Beamte wegen langsamer Arbeit mit Bürgern kritisiert

Aktuelle Daten zeigen, dass Usbekistan durchschnittlich 319 öffentliche Beschwerden und Anträge pro 10.000 Bürger erhält. Die Verteilung dieser Appelle variiert jedoch erheblich zwischen den Regionen. Taschkent führt mit 535 Appellen pro 10.000 Einwohner, gefolgt von Navoi, Syrdarja, Surxondaryo, Dschizzach, Qashqadaryo und der Region Taschkent. Bemerkenswert ist, dass Bezirke wie Dehkanabad und Mirobod sowie Städte wie Navoi, Akhangaran und Yangiyer Appellraten melden, die doppelt so hoch sind wie der nationale Durchschnitt.

Während die Gesamtzahl der Beschwerden im ganzen Land um 16 Prozent zurückgegangen ist, haben bestimmte Gebiete einen starken Anstieg verzeichnet. In Bezirken wie Karauulbazar, Nurata, Konimekh und Tuproqqala sowie in der Stadt Namangan ist das Volumen der Appelle im Vergleich zum Vorjahr um bis zu 50 Prozent gestiegen. Diese Daten verdeutlichen eine wachsende Entfremdung in bestimmten Ortschaften, die sofortige administrative Aufmerksamkeit erfordert.
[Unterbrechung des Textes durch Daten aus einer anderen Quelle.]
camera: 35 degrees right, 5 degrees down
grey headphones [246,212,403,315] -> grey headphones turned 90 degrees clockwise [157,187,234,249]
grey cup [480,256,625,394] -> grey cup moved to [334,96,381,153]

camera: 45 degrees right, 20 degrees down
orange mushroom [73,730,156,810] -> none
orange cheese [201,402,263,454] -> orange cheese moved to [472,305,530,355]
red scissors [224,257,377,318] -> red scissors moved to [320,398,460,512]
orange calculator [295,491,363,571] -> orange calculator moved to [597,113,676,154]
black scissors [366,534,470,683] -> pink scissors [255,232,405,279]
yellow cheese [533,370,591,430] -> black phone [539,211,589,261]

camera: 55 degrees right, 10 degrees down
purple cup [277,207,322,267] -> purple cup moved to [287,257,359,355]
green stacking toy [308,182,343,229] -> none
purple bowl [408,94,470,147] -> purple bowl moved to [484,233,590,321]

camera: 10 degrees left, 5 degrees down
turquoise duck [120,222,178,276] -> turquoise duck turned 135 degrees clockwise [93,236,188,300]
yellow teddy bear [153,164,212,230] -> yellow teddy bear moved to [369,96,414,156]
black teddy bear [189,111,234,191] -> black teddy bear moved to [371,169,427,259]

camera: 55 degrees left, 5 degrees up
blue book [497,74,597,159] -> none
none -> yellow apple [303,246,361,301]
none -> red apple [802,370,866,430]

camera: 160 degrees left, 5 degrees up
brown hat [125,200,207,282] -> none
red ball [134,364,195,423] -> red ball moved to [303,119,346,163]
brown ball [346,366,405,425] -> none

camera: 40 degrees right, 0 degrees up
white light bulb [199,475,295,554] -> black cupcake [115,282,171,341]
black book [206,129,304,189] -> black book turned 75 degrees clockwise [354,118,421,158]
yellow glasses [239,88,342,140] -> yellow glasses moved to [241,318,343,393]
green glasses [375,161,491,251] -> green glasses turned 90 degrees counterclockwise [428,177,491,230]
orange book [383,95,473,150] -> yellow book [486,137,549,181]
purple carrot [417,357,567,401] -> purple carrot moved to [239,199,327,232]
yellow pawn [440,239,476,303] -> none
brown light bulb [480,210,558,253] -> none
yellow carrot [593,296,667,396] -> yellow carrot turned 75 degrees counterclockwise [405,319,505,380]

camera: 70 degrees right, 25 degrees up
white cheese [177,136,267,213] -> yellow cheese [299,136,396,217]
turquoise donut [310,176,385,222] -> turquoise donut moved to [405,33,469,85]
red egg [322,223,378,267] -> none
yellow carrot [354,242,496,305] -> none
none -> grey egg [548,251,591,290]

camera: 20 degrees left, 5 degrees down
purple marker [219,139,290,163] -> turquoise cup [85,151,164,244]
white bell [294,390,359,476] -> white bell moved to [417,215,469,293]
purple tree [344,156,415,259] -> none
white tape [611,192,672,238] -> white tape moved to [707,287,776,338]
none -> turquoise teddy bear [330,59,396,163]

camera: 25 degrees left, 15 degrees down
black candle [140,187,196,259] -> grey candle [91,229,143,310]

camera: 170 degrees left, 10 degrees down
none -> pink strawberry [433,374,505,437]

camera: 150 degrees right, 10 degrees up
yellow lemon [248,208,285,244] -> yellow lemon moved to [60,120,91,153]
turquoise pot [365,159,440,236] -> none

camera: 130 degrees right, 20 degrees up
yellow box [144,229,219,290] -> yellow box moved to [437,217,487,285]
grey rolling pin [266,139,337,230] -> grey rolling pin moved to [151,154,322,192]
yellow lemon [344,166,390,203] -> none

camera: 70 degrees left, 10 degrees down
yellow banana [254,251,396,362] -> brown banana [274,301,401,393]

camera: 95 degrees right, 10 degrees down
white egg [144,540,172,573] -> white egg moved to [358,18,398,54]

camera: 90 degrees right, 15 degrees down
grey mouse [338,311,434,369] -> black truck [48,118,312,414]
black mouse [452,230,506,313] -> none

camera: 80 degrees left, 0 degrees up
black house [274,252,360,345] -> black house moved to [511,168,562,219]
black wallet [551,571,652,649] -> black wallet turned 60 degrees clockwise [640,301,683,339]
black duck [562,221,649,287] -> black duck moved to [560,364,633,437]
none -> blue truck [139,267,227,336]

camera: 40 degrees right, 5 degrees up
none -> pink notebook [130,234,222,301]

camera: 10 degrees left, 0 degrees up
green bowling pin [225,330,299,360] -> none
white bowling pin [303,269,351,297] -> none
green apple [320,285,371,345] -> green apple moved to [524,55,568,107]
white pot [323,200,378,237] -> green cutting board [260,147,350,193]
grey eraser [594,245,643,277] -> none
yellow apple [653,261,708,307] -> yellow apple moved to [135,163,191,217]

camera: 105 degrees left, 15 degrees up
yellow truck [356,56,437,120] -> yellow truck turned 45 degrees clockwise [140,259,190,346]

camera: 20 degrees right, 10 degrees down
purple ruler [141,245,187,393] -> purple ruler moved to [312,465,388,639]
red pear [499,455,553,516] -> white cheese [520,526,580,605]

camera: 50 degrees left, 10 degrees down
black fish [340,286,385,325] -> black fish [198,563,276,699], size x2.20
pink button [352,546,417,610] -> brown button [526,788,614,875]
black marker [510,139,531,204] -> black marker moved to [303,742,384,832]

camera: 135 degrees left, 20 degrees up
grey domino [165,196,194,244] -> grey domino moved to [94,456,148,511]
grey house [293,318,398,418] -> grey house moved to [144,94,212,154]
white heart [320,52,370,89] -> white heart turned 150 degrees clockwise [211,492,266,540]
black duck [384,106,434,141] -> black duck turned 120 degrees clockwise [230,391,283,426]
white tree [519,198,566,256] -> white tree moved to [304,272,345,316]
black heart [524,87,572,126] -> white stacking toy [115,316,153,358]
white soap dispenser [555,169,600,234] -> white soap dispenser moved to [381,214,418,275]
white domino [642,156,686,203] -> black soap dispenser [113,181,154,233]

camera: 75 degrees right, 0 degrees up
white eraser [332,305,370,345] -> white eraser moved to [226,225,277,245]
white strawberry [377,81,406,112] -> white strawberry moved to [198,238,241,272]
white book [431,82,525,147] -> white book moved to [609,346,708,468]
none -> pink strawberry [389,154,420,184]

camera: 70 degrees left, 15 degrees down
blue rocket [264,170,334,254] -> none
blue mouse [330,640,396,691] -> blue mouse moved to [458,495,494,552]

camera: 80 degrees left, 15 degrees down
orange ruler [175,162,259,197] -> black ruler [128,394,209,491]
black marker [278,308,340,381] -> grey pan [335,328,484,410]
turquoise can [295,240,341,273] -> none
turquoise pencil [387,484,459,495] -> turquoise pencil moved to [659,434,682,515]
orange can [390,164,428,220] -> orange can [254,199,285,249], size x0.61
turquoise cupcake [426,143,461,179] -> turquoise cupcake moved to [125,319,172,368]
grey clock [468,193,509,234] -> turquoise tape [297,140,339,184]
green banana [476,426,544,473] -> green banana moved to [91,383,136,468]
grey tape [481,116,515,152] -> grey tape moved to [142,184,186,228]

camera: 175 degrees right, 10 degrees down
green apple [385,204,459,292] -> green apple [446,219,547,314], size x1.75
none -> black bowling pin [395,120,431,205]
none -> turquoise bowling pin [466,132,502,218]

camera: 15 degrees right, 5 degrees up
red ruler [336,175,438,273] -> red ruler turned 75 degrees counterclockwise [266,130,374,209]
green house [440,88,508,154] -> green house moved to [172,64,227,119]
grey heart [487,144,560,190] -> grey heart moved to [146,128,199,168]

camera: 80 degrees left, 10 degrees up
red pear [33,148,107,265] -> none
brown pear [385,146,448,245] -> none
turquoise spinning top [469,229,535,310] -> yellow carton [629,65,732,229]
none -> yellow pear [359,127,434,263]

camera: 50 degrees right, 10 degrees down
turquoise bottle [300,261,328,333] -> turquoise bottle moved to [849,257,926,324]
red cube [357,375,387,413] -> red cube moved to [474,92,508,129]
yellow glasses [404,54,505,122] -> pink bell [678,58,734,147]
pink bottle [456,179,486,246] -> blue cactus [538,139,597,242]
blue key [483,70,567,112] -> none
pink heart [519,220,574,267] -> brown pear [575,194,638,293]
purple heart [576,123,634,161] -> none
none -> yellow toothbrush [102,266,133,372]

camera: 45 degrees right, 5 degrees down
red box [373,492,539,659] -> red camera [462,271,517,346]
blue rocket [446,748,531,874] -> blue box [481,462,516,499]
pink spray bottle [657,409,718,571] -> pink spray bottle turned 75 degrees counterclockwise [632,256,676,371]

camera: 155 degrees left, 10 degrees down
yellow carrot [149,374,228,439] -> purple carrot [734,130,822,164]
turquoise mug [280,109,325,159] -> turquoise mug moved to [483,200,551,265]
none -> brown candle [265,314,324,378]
Während einer kürzlich durchgeführten Überprüfung kritisierten die Behörden mehrere lokale Führungskräfte dafür, dass sie keine sinnvolle Öffentlichkeitsarbeit betrieben haben. Die Bürgermeister von Buchara, Karmana, Uchkuduk, Sardoba, Khovos, Bostanlyk, Angren und Gazgan wurden ausdrücklich dafür gerügt, dass sie oberflächliche Treffen mit nur einer Handvoll Bewohnern abhielten. Die Beamten betonten, dass solche „nominellen“ mobilen Empfänge keine echten Bemühungen widerspiegeln, die Anliegen der Bevölkerung anzugehen, und forderten einen transparenteren und inklusiveren Regierungsansatz zum Stand vom 23. März 2026.